Task description: Scan the material below and copy every line holding the word "total".

= = =

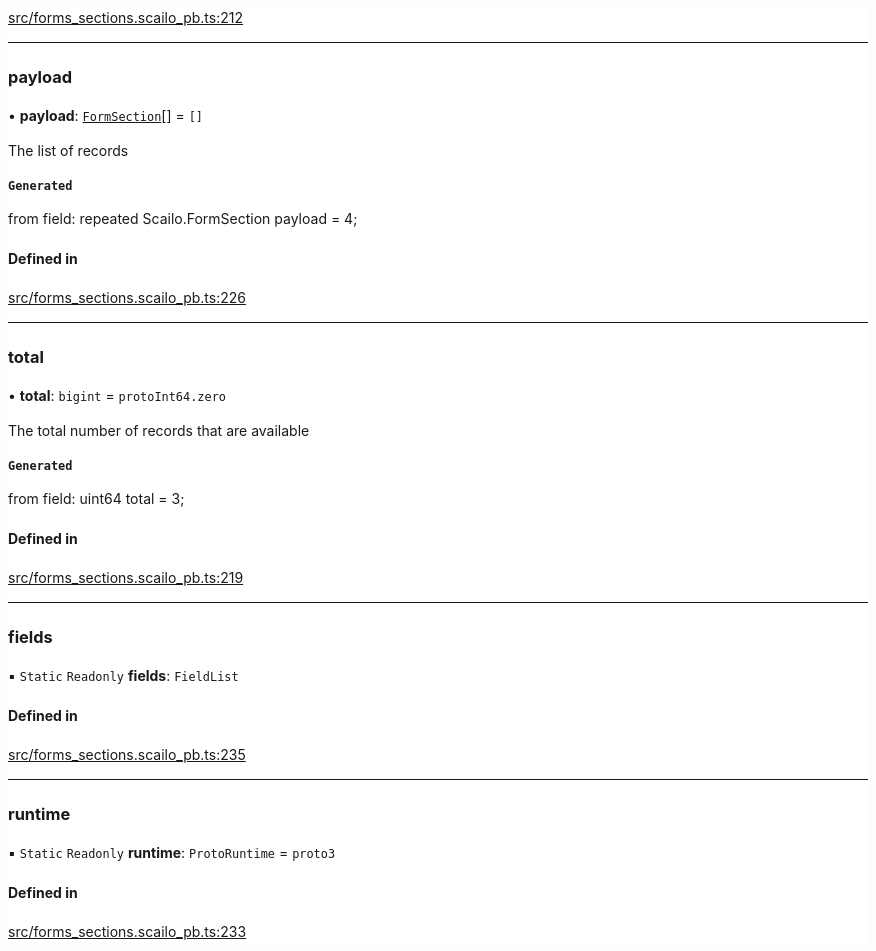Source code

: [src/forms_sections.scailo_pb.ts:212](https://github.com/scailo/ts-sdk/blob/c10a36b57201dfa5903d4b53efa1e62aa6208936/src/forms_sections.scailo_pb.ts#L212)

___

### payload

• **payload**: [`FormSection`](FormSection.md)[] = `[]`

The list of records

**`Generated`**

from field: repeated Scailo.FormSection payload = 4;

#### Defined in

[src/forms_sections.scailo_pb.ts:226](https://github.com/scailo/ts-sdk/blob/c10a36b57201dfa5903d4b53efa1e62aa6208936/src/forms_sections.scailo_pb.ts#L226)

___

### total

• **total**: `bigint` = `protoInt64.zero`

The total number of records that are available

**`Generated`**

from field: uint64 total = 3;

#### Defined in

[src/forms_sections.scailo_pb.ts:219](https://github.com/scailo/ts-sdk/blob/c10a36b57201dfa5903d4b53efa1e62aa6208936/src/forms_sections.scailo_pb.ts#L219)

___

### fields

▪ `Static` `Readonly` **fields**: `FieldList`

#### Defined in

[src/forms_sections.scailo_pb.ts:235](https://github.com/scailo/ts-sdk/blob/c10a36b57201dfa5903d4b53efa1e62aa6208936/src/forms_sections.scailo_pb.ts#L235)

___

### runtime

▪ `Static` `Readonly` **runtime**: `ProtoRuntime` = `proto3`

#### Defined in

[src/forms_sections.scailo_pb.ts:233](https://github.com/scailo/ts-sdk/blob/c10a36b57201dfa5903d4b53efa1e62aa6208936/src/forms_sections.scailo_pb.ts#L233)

= = =

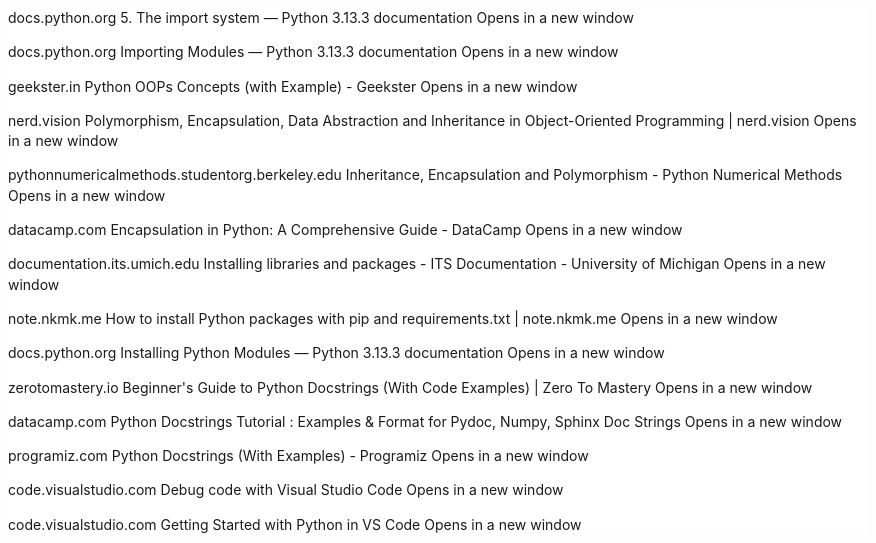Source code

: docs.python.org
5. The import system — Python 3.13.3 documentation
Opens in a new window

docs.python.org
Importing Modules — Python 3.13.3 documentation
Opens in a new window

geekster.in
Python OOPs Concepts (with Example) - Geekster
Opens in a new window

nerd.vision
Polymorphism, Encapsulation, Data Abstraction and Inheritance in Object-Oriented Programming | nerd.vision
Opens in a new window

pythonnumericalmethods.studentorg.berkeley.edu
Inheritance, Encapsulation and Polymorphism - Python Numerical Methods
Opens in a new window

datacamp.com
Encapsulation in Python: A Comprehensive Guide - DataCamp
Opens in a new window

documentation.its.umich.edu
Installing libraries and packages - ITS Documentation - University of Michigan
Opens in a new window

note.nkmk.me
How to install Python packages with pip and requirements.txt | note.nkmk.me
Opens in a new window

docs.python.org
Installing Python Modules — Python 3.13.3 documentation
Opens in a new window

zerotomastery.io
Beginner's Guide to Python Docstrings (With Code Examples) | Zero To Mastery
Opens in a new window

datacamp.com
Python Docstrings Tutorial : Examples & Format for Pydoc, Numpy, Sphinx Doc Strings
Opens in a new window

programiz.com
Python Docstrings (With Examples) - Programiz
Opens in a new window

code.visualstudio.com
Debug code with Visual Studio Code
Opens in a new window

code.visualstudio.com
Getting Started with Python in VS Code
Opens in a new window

= = =

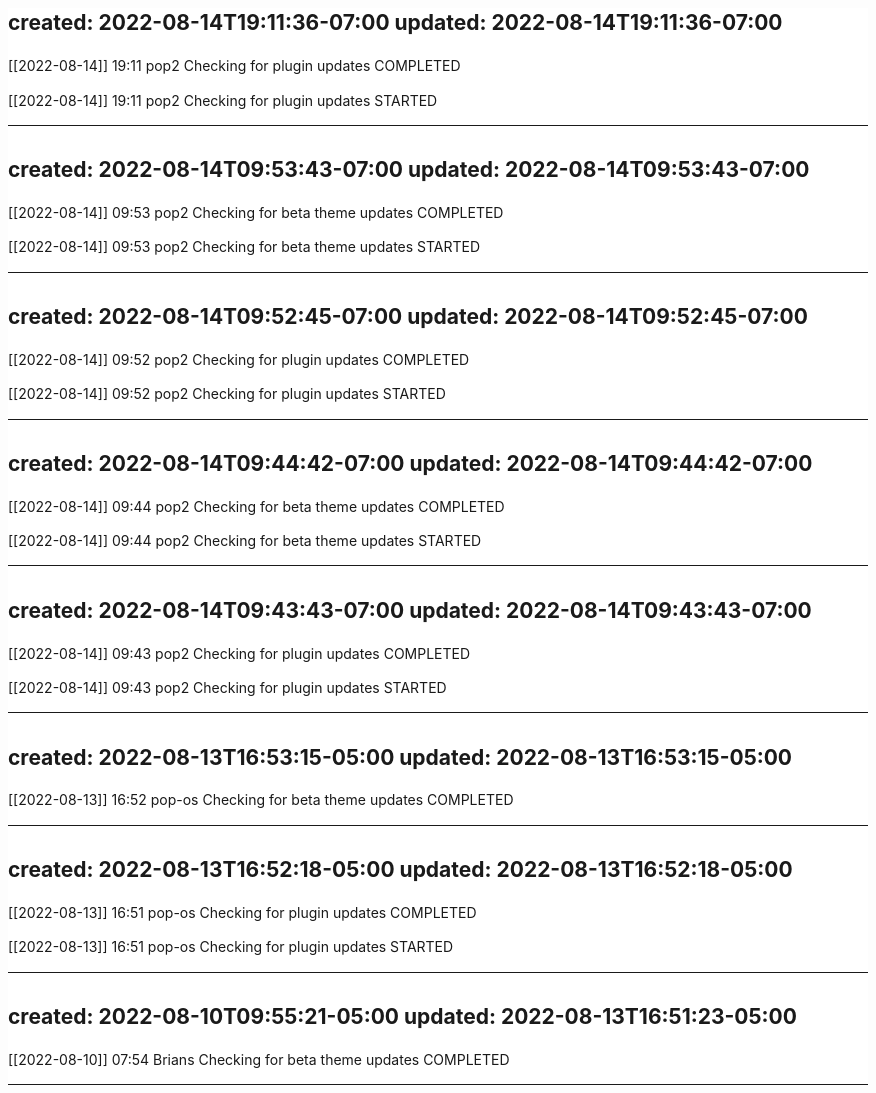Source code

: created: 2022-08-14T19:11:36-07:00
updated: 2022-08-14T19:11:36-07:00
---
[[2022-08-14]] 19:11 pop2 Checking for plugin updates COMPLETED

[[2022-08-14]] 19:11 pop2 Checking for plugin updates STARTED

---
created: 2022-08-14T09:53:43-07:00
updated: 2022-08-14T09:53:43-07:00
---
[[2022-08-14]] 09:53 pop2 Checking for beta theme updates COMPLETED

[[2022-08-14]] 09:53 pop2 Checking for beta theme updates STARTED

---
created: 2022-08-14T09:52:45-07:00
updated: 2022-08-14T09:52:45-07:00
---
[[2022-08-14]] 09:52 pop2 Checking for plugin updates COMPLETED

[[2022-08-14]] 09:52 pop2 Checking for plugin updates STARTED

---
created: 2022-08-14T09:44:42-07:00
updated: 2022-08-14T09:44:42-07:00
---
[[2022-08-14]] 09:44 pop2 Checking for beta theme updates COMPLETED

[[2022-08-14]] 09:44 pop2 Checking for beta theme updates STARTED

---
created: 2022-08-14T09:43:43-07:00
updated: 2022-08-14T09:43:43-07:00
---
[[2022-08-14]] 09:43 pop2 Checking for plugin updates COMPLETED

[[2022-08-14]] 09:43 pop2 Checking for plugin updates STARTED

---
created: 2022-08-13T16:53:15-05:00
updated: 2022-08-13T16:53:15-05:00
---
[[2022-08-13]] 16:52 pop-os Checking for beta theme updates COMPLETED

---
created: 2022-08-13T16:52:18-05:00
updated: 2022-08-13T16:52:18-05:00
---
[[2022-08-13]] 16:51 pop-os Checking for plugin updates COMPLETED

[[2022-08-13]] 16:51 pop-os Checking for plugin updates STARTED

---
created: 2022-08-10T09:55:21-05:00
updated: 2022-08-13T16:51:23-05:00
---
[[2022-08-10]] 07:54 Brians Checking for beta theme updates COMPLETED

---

= = =

Result of the exercise:
### total
• **total**: `bigint` = `protoInt64.zero`
The total number of records that are available
from field: uint64 total = 3;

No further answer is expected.